| Source data |
* * * * * * *

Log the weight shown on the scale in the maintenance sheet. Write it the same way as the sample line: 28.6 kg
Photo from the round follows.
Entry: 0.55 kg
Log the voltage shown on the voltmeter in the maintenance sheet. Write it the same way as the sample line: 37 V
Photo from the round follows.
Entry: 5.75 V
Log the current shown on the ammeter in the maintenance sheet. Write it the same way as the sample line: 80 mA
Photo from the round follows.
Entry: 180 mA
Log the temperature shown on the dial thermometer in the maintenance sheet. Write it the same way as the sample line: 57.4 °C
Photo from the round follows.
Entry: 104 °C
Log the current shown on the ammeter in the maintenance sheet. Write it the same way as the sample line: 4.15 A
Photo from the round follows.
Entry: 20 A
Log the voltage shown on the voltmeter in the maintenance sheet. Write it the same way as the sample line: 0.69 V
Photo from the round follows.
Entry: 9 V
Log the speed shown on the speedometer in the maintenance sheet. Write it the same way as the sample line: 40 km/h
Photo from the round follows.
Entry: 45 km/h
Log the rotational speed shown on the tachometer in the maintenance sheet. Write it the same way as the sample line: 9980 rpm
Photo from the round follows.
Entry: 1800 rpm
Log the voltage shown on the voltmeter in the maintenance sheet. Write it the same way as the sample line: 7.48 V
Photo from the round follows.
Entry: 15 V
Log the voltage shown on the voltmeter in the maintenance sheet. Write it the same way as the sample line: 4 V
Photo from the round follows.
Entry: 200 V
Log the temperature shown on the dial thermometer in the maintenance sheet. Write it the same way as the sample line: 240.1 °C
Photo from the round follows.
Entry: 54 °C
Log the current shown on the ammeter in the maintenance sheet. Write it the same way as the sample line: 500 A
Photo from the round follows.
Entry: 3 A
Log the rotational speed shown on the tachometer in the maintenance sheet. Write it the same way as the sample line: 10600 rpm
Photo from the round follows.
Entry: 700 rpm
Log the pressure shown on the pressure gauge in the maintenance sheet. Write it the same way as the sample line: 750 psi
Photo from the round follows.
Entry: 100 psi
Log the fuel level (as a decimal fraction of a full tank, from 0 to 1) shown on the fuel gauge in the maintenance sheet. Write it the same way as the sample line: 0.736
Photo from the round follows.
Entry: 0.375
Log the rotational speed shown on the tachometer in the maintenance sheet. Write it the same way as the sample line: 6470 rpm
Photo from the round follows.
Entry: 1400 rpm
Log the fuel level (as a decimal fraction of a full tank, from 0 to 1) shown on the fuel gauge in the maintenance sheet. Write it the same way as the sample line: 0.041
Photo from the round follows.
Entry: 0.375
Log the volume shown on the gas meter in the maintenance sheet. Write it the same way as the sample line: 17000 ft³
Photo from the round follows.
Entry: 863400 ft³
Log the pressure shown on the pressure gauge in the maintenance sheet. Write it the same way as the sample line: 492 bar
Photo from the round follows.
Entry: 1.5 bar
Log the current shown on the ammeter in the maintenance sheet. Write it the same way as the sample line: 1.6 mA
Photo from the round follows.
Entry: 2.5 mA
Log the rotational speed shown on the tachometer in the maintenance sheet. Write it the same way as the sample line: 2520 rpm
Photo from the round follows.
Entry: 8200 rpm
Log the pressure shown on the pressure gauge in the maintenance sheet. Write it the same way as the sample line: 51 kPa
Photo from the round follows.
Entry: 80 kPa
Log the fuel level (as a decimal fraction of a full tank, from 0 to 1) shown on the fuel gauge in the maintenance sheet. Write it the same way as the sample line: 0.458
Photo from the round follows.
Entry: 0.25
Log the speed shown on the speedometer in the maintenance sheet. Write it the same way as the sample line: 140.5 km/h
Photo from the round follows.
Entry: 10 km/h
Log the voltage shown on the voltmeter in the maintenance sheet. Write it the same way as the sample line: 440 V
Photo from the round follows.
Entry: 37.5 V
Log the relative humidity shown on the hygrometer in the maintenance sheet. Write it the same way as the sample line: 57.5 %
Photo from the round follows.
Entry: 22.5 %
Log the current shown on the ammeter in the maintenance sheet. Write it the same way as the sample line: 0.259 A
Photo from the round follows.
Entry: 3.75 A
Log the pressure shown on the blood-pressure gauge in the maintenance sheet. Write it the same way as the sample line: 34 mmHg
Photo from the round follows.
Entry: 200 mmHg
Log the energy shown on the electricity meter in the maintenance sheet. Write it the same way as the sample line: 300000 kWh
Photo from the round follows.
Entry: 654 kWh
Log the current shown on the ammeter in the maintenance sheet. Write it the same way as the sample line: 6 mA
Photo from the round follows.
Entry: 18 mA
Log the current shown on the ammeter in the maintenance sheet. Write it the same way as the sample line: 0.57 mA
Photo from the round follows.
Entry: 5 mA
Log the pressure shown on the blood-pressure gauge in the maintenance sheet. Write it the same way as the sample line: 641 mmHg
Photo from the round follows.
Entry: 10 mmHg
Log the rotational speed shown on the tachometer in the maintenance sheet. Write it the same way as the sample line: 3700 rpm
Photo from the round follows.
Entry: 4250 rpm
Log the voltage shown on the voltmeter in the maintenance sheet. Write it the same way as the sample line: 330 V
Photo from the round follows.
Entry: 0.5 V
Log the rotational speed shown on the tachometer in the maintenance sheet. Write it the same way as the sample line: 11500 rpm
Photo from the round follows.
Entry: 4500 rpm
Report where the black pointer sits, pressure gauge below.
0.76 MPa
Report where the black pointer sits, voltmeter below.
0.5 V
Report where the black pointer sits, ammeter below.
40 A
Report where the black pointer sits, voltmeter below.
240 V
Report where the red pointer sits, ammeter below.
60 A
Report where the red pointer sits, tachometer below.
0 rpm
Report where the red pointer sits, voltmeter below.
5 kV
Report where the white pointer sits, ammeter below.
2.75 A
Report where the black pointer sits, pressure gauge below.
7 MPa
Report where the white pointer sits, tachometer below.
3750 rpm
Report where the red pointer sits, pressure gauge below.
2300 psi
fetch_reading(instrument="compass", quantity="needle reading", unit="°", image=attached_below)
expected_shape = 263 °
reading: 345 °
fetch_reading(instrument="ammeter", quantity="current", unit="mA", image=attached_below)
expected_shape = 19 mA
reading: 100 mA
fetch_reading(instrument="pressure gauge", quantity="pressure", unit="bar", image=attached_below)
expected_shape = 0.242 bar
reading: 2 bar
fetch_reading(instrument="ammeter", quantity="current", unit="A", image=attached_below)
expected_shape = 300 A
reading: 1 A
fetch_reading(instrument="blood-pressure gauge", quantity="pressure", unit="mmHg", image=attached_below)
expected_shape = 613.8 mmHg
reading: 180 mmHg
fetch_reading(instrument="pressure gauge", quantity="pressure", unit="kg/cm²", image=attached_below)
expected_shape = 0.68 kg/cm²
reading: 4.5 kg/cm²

* * * * * * *

| Work required |
In all of the rows above, change every "ammeter" to "current meter" and give the rows again with nothing else altered.

| Result of the task |
Log the weight shown on the scale in the maintenance sheet. Write it the same way as the sample line: 28.6 kg
Photo from the round follows.
Entry: 0.55 kg
Log the voltage shown on the voltmeter in the maintenance sheet. Write it the same way as the sample line: 37 V
Photo from the round follows.
Entry: 5.75 V
Log the current shown on the current meter in the maintenance sheet. Write it the same way as the sample line: 80 mA
Photo from the round follows.
Entry: 180 mA
Log the temperature shown on the dial thermometer in the maintenance sheet. Write it the same way as the sample line: 57.4 °C
Photo from the round follows.
Entry: 104 °C
Log the current shown on the current meter in the maintenance sheet. Write it the same way as the sample line: 4.15 A
Photo from the round follows.
Entry: 20 A
Log the voltage shown on the voltmeter in the maintenance sheet. Write it the same way as the sample line: 0.69 V
Photo from the round follows.
Entry: 9 V
Log the speed shown on the speedometer in the maintenance sheet. Write it the same way as the sample line: 40 km/h
Photo from the round follows.
Entry: 45 km/h
Log the rotational speed shown on the tachometer in the maintenance sheet. Write it the same way as the sample line: 9980 rpm
Photo from the round follows.
Entry: 1800 rpm
Log the voltage shown on the voltmeter in the maintenance sheet. Write it the same way as the sample line: 7.48 V
Photo from the round follows.
Entry: 15 V
Log the voltage shown on the voltmeter in the maintenance sheet. Write it the same way as the sample line: 4 V
Photo from the round follows.
Entry: 200 V
Log the temperature shown on the dial thermometer in the maintenance sheet. Write it the same way as the sample line: 240.1 °C
Photo from the round follows.
Entry: 54 °C
Log the current shown on the current meter in the maintenance sheet. Write it the same way as the sample line: 500 A
Photo from the round follows.
Entry: 3 A
Log the rotational speed shown on the tachometer in the maintenance sheet. Write it the same way as the sample line: 10600 rpm
Photo from the round follows.
Entry: 700 rpm
Log the pressure shown on the pressure gauge in the maintenance sheet. Write it the same way as the sample line: 750 psi
Photo from the round follows.
Entry: 100 psi
Log the fuel level (as a decimal fraction of a full tank, from 0 to 1) shown on the fuel gauge in the maintenance sheet. Write it the same way as the sample line: 0.736
Photo from the round follows.
Entry: 0.375
Log the rotational speed shown on the tachometer in the maintenance sheet. Write it the same way as the sample line: 6470 rpm
Photo from the round follows.
Entry: 1400 rpm
Log the fuel level (as a decimal fraction of a full tank, from 0 to 1) shown on the fuel gauge in the maintenance sheet. Write it the same way as the sample line: 0.041
Photo from the round follows.
Entry: 0.375
Log the volume shown on the gas meter in the maintenance sheet. Write it the same way as the sample line: 17000 ft³
Photo from the round follows.
Entry: 863400 ft³
Log the pressure shown on the pressure gauge in the maintenance sheet. Write it the same way as the sample line: 492 bar
Photo from the round follows.
Entry: 1.5 bar
Log the current shown on the current meter in the maintenance sheet. Write it the same way as the sample line: 1.6 mA
Photo from the round follows.
Entry: 2.5 mA
Log the rotational speed shown on the tachometer in the maintenance sheet. Write it the same way as the sample line: 2520 rpm
Photo from the round follows.
Entry: 8200 rpm
Log the pressure shown on the pressure gauge in the maintenance sheet. Write it the same way as the sample line: 51 kPa
Photo from the round follows.
Entry: 80 kPa
Log the fuel level (as a decimal fraction of a full tank, from 0 to 1) shown on the fuel gauge in the maintenance sheet. Write it the same way as the sample line: 0.458
Photo from the round follows.
Entry: 0.25
Log the speed shown on the speedometer in the maintenance sheet. Write it the same way as the sample line: 140.5 km/h
Photo from the round follows.
Entry: 10 km/h
Log the voltage shown on the voltmeter in the maintenance sheet. Write it the same way as the sample line: 440 V
Photo from the round follows.
Entry: 37.5 V
Log the relative humidity shown on the hygrometer in the maintenance sheet. Write it the same way as the sample line: 57.5 %
Photo from the round follows.
Entry: 22.5 %
Log the current shown on the current meter in the maintenance sheet. Write it the same way as the sample line: 0.259 A
Photo from the round follows.
Entry: 3.75 A
Log the pressure shown on the blood-pressure gauge in the maintenance sheet. Write it the same way as the sample line: 34 mmHg
Photo from the round follows.
Entry: 200 mmHg
Log the energy shown on the electricity meter in the maintenance sheet. Write it the same way as the sample line: 300000 kWh
Photo from the round follows.
Entry: 654 kWh
Log the current shown on the current meter in the maintenance sheet. Write it the same way as the sample line: 6 mA
Photo from the round follows.
Entry: 18 mA
Log the current shown on the current meter in the maintenance sheet. Write it the same way as the sample line: 0.57 mA
Photo from the round follows.
Entry: 5 mA
Log the pressure shown on the blood-pressure gauge in the maintenance sheet. Write it the same way as the sample line: 641 mmHg
Photo from the round follows.
Entry: 10 mmHg
Log the rotational speed shown on the tachometer in the maintenance sheet. Write it the same way as the sample line: 3700 rpm
Photo from the round follows.
Entry: 4250 rpm
Log the voltage shown on the voltmeter in the maintenance sheet. Write it the same way as the sample line: 330 V
Photo from the round follows.
Entry: 0.5 V
Log the rotational speed shown on the tachometer in the maintenance sheet. Write it the same way as the sample line: 11500 rpm
Photo from the round follows.
Entry: 4500 rpm
Report where the black pointer sits, pressure gauge below.
0.76 MPa
Report where the black pointer sits, voltmeter below.
0.5 V
Report where the black pointer sits, current meter below.
40 A
Report where the black pointer sits, voltmeter below.
240 V
Report where the red pointer sits, current meter below.
60 A
Report where the red pointer sits, tachometer below.
0 rpm
Report where the red pointer sits, voltmeter below.
5 kV
Report where the white pointer sits, current meter below.
2.75 A
Report where the black pointer sits, pressure gauge below.
7 MPa
Report where the white pointer sits, tachometer below.
3750 rpm
Report where the red pointer sits, pressure gauge below.
2300 psi
fetch_reading(instrument="compass", quantity="needle reading", unit="°", image=attached_below)
expected_shape = 263 °
reading: 345 °
fetch_reading(instrument="current meter", quantity="current", unit="mA", image=attached_below)
expected_shape = 19 mA
reading: 100 mA
fetch_reading(instrument="pressure gauge", quantity="pressure", unit="bar", image=attached_below)
expected_shape = 0.242 bar
reading: 2 bar
fetch_reading(instrument="current meter", quantity="current", unit="A", image=attached_below)
expected_shape = 300 A
reading: 1 A
fetch_reading(instrument="blood-pressure gauge", quantity="pressure", unit="mmHg", image=attached_below)
expected_shape = 613.8 mmHg
reading: 180 mmHg
fetch_reading(instrument="pressure gauge", quantity="pressure", unit="kg/cm²", image=attached_below)
expected_shape = 0.68 kg/cm²
reading: 4.5 kg/cm²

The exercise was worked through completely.